Adaptive immune cells (T cells) may play a significant role in the propagation of adipose tissue inflammation in obesity. T cells from obese/T2D patients express lower levels of costimulatory molecules (CD69, CD28, CD40 ligand), and interleukin-12 receptor, as well as, produce lower levels of interferon-γ and granzyme B, compared to healthy individuals [
112,
113,
114]. It was shown in diet-induced obesity mice model that CD8+ T cells infiltrate into fat pads before macrophage infiltration. Additionally, CD8+ T cell depletion with anti CD8+ antibodies, resulted in reduced M1 macrophage infiltrations and decreased inflammatory mediators in adipose tissue, ameliorating insulin resistance and glucose tolerance [
115]. Conversely, Winer et al. found that the progression of obesity-associated metabolic abnormalities is under the pathophysiological control of CD4+ T cells. Reconstitution of CD4+ T cells, but not CD8+ T cells, in lymphocyte-free obese Rag1-null mice improved glucose tolerance, enhanced insulin sensitivity, and reduced weight gain [
116]. Furthermore, there is evidence that regulatory T cells (Treg) are key regulatory cells in adipose tissue to provide anti-inflammatory signals that block adipose tissue inflammation.

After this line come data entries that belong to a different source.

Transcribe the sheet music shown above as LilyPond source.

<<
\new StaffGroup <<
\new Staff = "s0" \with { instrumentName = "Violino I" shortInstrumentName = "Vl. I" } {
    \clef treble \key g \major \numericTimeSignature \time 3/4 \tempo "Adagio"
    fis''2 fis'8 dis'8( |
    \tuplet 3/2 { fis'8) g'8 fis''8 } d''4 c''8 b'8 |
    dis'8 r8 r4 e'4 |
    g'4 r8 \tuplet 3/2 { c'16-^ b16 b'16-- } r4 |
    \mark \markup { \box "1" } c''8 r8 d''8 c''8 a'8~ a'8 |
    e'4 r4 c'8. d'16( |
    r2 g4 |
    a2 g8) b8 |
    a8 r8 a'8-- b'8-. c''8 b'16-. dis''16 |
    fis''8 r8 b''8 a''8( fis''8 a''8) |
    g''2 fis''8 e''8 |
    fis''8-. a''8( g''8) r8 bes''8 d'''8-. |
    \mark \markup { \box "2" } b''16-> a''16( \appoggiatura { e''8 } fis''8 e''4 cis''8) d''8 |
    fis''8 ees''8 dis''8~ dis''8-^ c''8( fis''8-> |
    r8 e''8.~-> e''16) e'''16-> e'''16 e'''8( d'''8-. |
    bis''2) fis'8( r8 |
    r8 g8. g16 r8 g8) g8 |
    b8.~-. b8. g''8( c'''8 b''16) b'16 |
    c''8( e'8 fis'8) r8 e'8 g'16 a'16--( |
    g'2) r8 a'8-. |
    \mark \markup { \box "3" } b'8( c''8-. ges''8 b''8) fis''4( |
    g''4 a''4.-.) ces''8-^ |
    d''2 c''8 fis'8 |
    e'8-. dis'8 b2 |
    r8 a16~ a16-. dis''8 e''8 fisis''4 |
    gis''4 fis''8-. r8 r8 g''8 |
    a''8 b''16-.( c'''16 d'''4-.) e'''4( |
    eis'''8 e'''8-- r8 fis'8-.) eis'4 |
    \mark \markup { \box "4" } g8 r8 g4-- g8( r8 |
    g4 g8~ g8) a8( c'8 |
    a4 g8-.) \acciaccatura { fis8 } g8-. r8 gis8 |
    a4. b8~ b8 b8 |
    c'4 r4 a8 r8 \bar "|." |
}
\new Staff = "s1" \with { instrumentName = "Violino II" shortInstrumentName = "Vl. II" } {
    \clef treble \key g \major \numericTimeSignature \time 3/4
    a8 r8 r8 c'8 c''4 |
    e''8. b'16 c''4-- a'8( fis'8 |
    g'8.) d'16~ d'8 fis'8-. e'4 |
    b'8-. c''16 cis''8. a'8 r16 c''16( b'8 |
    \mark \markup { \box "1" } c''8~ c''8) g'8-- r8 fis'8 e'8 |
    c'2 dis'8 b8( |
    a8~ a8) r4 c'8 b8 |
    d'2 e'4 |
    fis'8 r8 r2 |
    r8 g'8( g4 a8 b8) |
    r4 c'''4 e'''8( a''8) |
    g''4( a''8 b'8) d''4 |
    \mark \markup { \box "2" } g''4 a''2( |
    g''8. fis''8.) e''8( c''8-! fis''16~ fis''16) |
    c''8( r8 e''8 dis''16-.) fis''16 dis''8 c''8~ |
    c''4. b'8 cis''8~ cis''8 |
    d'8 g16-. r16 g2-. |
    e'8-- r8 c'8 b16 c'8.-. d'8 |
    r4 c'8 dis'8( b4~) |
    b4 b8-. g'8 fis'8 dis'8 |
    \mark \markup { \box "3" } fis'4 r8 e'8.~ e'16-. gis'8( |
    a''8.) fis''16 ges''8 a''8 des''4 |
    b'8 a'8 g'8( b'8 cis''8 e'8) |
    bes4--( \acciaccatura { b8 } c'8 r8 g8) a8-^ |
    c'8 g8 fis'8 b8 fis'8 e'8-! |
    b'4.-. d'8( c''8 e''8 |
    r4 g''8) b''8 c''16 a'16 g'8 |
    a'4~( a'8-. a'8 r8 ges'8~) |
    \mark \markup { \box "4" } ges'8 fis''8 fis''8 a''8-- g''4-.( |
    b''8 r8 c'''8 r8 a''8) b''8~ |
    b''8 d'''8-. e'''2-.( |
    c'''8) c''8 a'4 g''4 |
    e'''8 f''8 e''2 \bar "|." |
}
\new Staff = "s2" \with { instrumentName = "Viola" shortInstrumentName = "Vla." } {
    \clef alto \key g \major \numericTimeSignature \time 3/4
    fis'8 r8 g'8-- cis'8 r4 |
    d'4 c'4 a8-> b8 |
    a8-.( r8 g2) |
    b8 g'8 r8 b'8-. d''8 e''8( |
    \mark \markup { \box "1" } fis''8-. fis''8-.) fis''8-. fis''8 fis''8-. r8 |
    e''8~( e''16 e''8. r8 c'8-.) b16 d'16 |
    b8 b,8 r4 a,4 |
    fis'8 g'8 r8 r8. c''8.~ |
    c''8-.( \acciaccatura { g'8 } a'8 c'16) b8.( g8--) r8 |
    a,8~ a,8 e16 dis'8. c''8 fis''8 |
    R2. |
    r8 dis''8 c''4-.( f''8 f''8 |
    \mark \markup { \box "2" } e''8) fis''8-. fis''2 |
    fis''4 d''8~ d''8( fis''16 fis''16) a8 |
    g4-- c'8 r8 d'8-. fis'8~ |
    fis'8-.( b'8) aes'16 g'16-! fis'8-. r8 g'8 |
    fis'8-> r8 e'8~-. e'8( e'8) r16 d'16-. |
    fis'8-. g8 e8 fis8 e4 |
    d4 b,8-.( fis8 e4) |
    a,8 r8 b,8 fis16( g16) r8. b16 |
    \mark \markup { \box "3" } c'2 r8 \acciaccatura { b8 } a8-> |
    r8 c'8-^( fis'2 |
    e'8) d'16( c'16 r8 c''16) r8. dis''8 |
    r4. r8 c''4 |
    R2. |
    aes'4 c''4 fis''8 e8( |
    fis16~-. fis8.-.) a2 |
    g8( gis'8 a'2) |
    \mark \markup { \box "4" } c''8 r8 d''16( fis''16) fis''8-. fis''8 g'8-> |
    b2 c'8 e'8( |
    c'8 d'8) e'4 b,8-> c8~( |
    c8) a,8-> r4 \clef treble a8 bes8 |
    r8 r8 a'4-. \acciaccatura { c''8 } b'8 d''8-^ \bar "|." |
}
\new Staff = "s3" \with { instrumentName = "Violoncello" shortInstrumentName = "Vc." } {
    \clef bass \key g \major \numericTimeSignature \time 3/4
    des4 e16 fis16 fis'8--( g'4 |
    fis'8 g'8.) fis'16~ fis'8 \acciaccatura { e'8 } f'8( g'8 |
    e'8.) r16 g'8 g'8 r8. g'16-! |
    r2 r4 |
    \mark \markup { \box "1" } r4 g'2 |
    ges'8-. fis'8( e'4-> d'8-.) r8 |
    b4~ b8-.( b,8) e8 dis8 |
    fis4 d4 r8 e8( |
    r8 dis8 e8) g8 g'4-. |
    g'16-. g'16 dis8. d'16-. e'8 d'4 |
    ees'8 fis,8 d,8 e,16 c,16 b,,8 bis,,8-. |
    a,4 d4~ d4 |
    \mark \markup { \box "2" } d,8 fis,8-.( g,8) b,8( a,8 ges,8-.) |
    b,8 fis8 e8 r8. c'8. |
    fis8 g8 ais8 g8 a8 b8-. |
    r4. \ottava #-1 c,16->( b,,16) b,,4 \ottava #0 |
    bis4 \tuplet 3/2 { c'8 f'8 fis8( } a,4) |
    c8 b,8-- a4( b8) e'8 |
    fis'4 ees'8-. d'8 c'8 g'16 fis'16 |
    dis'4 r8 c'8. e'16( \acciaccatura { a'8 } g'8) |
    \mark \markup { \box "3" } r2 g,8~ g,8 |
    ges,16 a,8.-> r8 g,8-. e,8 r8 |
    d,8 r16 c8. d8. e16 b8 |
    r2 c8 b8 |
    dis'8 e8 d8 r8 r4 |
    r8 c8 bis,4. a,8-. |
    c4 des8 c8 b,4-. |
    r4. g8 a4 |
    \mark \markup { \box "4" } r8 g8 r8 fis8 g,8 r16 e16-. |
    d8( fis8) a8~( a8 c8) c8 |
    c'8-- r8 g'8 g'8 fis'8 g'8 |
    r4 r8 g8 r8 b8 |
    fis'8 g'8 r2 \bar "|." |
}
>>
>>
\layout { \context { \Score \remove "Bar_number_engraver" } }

Treg cells normally account for 5%–20% of the CD4+ compartment but are thought to be one of the body’s most crucial defenses against inappropriate immune responses [
117,
118,
119]. For example, Feuerer et al. demonstrated that when most of the Treg cells were ablated in fat tissue, proinflammatory transcripts were strongly expressed, suggesting the important anti-inflammatory properties of Treg in metabolic processes [
120].
B-lymphocytes have been shown to play a central role in the development of insulin resistance and glucose intolerance by activating CD4+ Th1 and Th17 cells and releasing pathogenic antibodies [
121,
122]. Epigenetic modifications such as DNA methylation play and important role in the significant increase of B cells proliferation which in turn influence the proliferation of Th17 and the production of proinflammatory cytokines [
114,
123]. For example, Ip et al. show that in vitroTh17 cells decreased upon depletion of CD19+ cells from PBMCs of T2D patients [
124]. In addition, in an animal model it was shown that the lack of mature B cells improved glucose tolerance in HFD mice [
114]. Interestingly, posttranscriptional modifications in which various glycosyltransferases are involved are well described to occur in inflammatory disease such as obesity and T2D [
125,
126]. Wu et al. described that IgG glycosylation profiles were associated with T2D, arguing that glycan score can be used as novel indicator for diabetes and inflammatory status [
127].
In conclusion, metabolic disorders such as obesity and T2D, seems to alter the balance of innate and adaptive responses, demonstrated by senescence, exaggerated cytokine inflammation, poor chemotaxis, impaired phagocytosis, glycation of circulating immunoglobulins, and abnormalities in the number and function of CD4+ T and CD8+ T lymphocytes and B lymphocytes.